I have another example that shows poor performance of the lineariser when using the block operator. In the attached file, a slight modification of the standard dining philosophers problem, I use the block operator to block the actions { get, put, up, down }. This leads to:
calculating the communication operator modulo the block operator on 59048 action summands
However, if I replace that block operator with an allow operator that allows the other actions, i.e., allow( { lock,free }, ... ), then the lineariser is fast.
The original issue has now been resolved. The dining philosophers case looks like an entirely different issue to me. I will rename the issue to reflect that.

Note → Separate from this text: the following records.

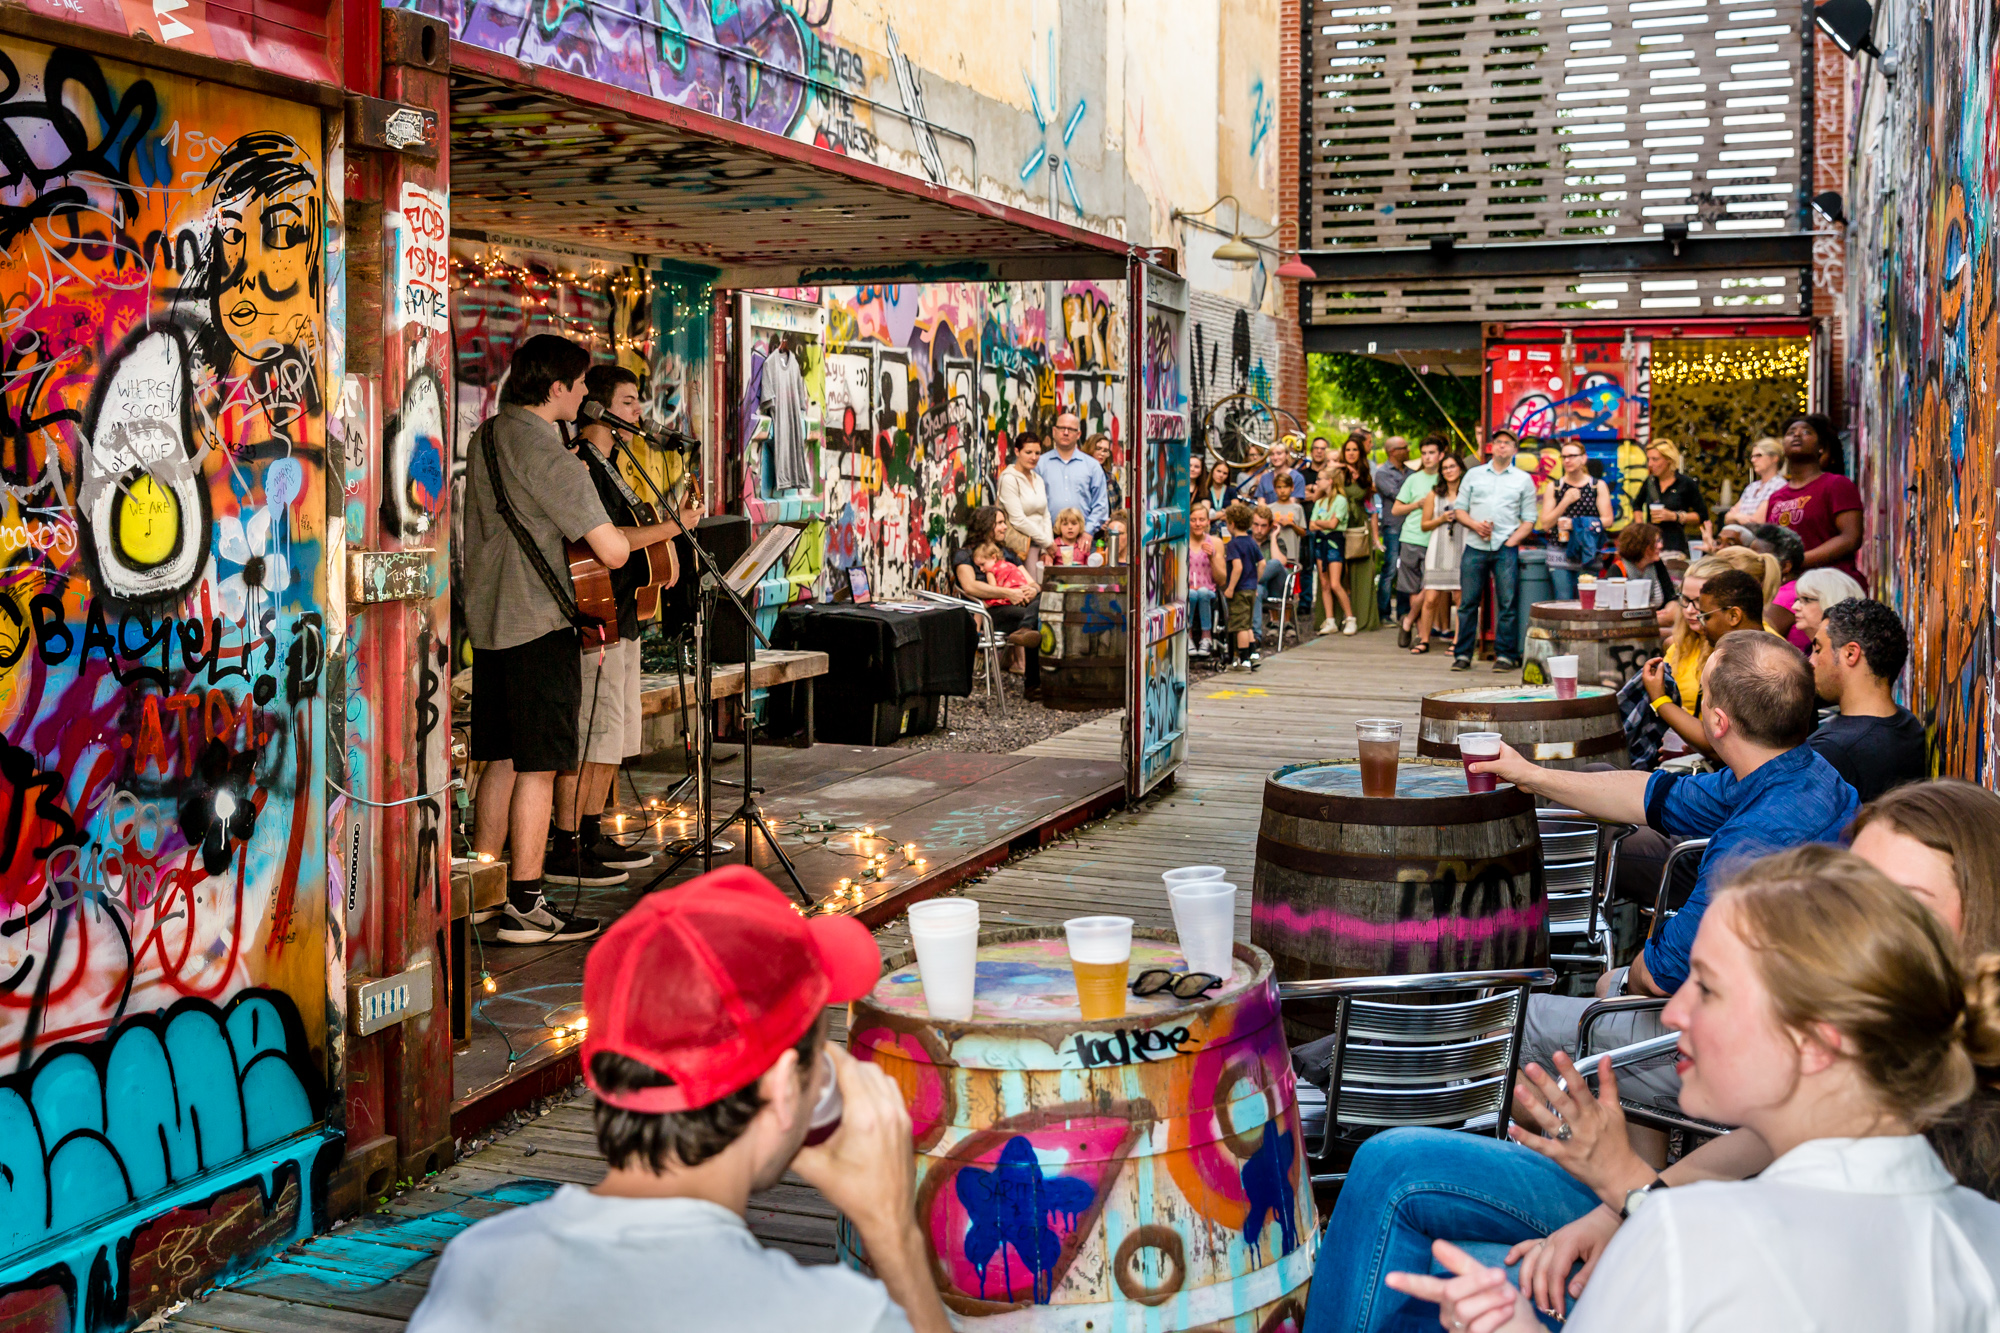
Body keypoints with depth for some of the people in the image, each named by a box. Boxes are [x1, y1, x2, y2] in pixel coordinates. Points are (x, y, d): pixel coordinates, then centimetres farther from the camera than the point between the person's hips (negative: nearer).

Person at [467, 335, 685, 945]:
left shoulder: (486, 438, 11)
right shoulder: (550, 455, -17)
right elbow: (613, 550, -21)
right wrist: (669, 527, -5)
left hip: (488, 621, 9)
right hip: (541, 626, -9)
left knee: (500, 760, 15)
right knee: (538, 766, -3)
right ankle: (524, 906, 1)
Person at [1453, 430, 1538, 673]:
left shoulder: (1523, 479, 11)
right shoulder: (1474, 475, 14)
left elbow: (1529, 520, 7)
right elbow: (1460, 509, 12)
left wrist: (1512, 541, -6)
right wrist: (1475, 525, -6)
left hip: (1506, 549, -1)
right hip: (1475, 546, 1)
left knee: (1507, 603, -3)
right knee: (1468, 602, 0)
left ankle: (1505, 655, 2)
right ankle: (1462, 655, 5)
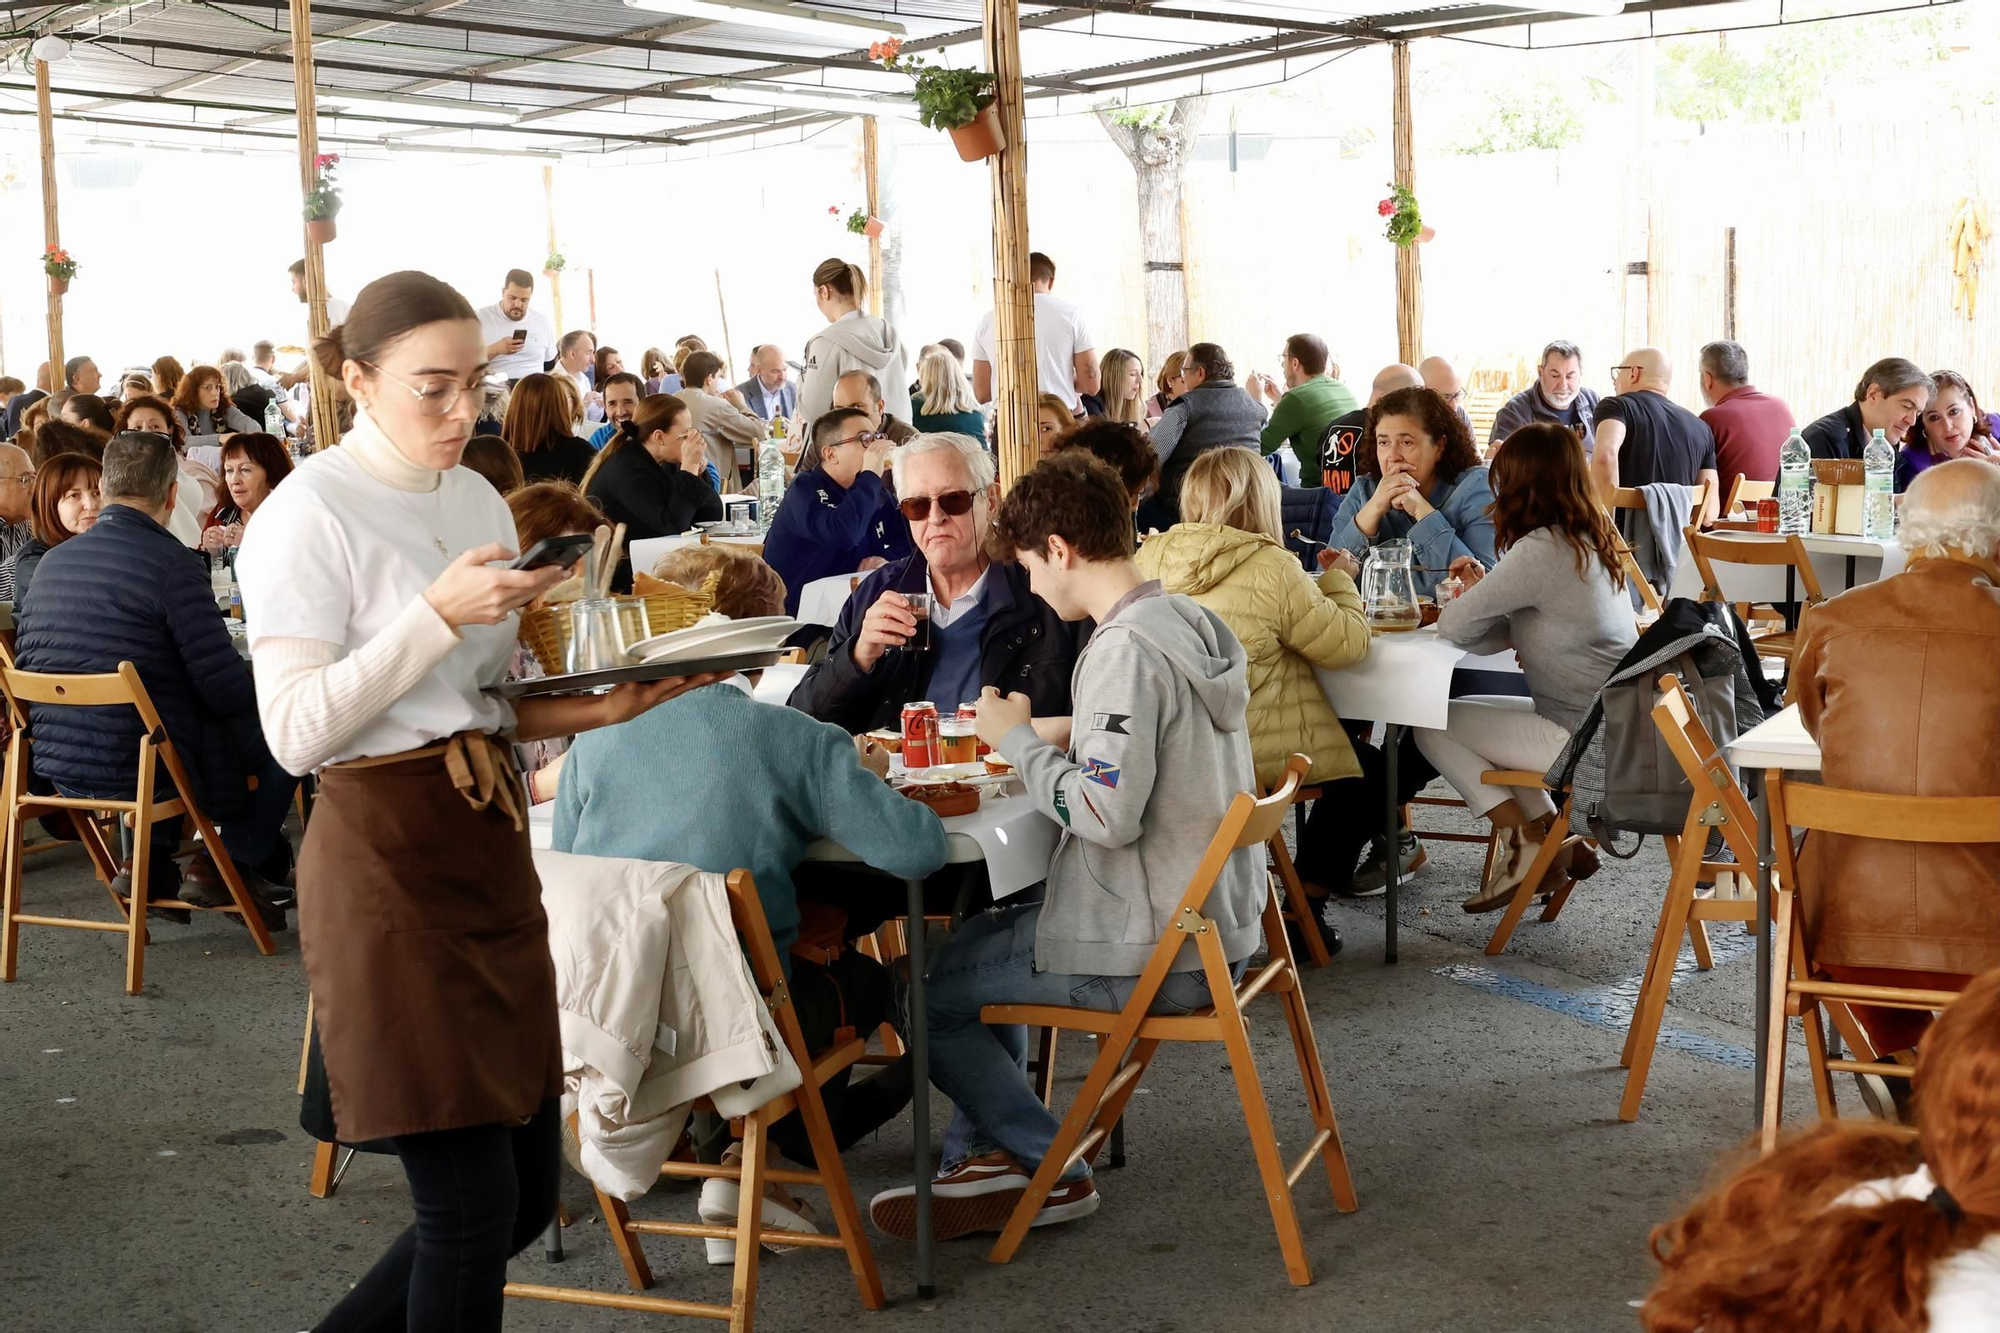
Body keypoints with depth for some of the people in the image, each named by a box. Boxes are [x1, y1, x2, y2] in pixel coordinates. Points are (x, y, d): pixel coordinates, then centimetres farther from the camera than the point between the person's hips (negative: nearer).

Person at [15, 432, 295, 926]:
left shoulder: (51, 561, 5)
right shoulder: (172, 564, -17)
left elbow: (29, 668, 16)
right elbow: (227, 690, -18)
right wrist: (264, 695, 4)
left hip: (57, 766, 7)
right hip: (140, 768, -7)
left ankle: (152, 863, 27)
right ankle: (235, 867, 18)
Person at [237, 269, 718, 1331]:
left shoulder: (479, 501, 12)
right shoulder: (310, 516, -10)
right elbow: (296, 733, -17)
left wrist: (601, 705, 0)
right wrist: (439, 614, -22)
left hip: (492, 848, 8)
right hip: (388, 864, -8)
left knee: (529, 1194, 11)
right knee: (473, 1201, -4)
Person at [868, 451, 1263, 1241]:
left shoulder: (1127, 648, -23)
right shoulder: (1190, 624, 7)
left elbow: (1109, 815, -29)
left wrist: (1019, 740, -15)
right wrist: (1047, 737, 6)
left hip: (1153, 954, -10)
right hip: (1213, 926, 10)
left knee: (921, 992, 3)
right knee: (979, 942, 26)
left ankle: (1050, 1171, 13)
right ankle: (989, 1155, 22)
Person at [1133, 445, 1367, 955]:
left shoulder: (1150, 559, 1)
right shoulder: (1271, 568, -16)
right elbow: (1347, 643, -8)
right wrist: (1337, 581, 9)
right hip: (1255, 756, -6)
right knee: (1361, 770, 20)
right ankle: (1305, 909, 18)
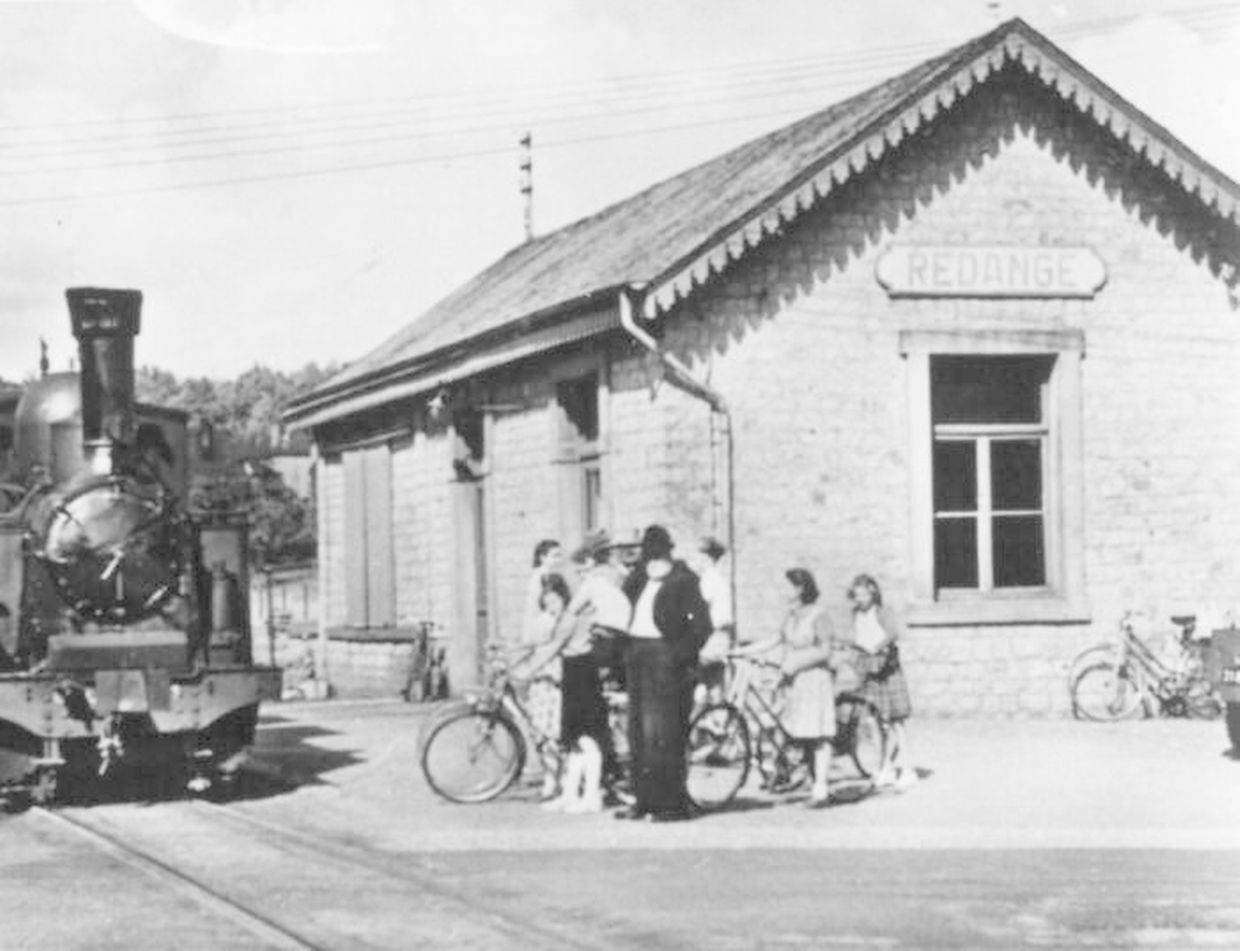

The example of Thomas Neele has 19090 resulting summands and as such it is a very different specification than one obtains when using the allow. When the allow is used allowing all summands that block allows, we see that the alphabet axioms are not applied as effectively as with the allow. With the allow 4652 intermediate action summands are generated with the block operator there are 59048. The difference in time in applying the communication operator is in the same order of magnitude. This means that the essential difference is in the effectiveness of applying the alphabet axioms and it is not an issue of the lineariser.
It is unclear however whether the alphabet axiomas for the block operator are suitable to resolve the problem, nor is it clear whether we want to invest much time into this.
In particular one can consier resolving this issue by linearising many parallel linear processes simultaneously, instead of spending time on improving the alphabet reduction.